Just to the west of ‘our’ beach the concrete sea wall starts and continues all the way down to the Bill where the land sharply turns west and the beaches change to sand. Behind the sea wall were sheds where the daily catch would be cleaned and sold. Along the top were metal winches and stacked crab creels and small rowing boats to access the crabbing boats. Out to sea were moored crabber’s boats, only making it to shore when a strong storm freed them from their moorings and smashed them onto the shingle. We’d swim out to the small rowing boats when the crabber boats were out to sea and sunbath in them until we heard the returning engines.
It was very much the same experience my generation shared, of being out until it was dark and only going home when you were hungry. But mine was enhanced by my proximity to the sea and meeting the kids in the house behind. These were permanent Selsey residents with an eccentric mother that very much encouraged and enabled our latch key lifestyle and provided us with the means to have adventures. John was a year older than me and Rosie a year younger than me so they slotted in perfectly between me, my older brother and my younger sister. Our friendships are now as old as we are.
Their mum visited the weekly market (think car boot sale) and bought old bikes. She would do them up or use them for parts on other bikes. She’d always have one that was the right size for you at the beginning of each summer which you would trade in for a bigger model the following summer. You could choose your paint colour but it was always Hammerite. My favourite ever bike was painted metallic purple and was named ’thunder flash’. When the lifeboat maroon sounded we’d jump on our bikes to the tune of the red hand gang and pedal as fast as we could along the sea wall to the lifeboat station trying to beat the crew and be in time to see the boat speed down the slipway. We bought all our pencils and rubbers in the RNLI shop and often dared each other across the bridge to the station.
We knew the time of the tides without the need for a time table. We instinctively knew when they’d be each day. Our days would revolve around high water swims, perfecting our dives off the break water or creating flotillas of rubber dinghies, rowing boats and any fishing flotsam we could find. Low water meant searching for crabs and seeing how many we could hold hostage in a single rockpool. Mid tides were spent building camps in the woodland that reached the beach or in the haystacks in the corn fields behind the beach houses. On summer nights we’d sleep in the haystacks in our sleeping bags and have midnight swims. If we were woken by a thunderstorm this too would signal it was time for a swim. (I’m sure the only time it rained in the summer during my childhood is when there was a thunderstorm.) Is it any wonder I feel so at home in the sea.

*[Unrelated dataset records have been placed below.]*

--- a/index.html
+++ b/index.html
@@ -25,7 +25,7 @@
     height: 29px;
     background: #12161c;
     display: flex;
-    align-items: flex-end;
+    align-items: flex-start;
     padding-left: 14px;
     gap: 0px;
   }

The sea here is crystal clear. And the variety of seaweed incredible. And the marine life is abundant. It is a favourite spot for divers and it is obvious why. We’d swim without goggles with our eyes open and they’d sting like hell, but the blurry outline of scuttling crabs on the seabed were worth it. Land lubbers don’t realise that the sea and sea life changes with the seasons just as it does on land. Shore crabs and prawns can be easily spotted sheltering by the break waters in the summer months. And a summer gives way to autumn the storms begin again providing beach combing for seaweeds and shells. Or as we liked to call them, treasure.
I’ll always treasure my childhood by the sea. And the friends I made. And the memories we made. I knew then, I’d never not be able to live by the sea. And I sometimes forget it was only in the school holidays that I was a coastal dweller. There are times when I swim at Shoreham by Sea and the red of harpoon weed or hookweed is floating in abundance alongside me and I think of my Selsey summers.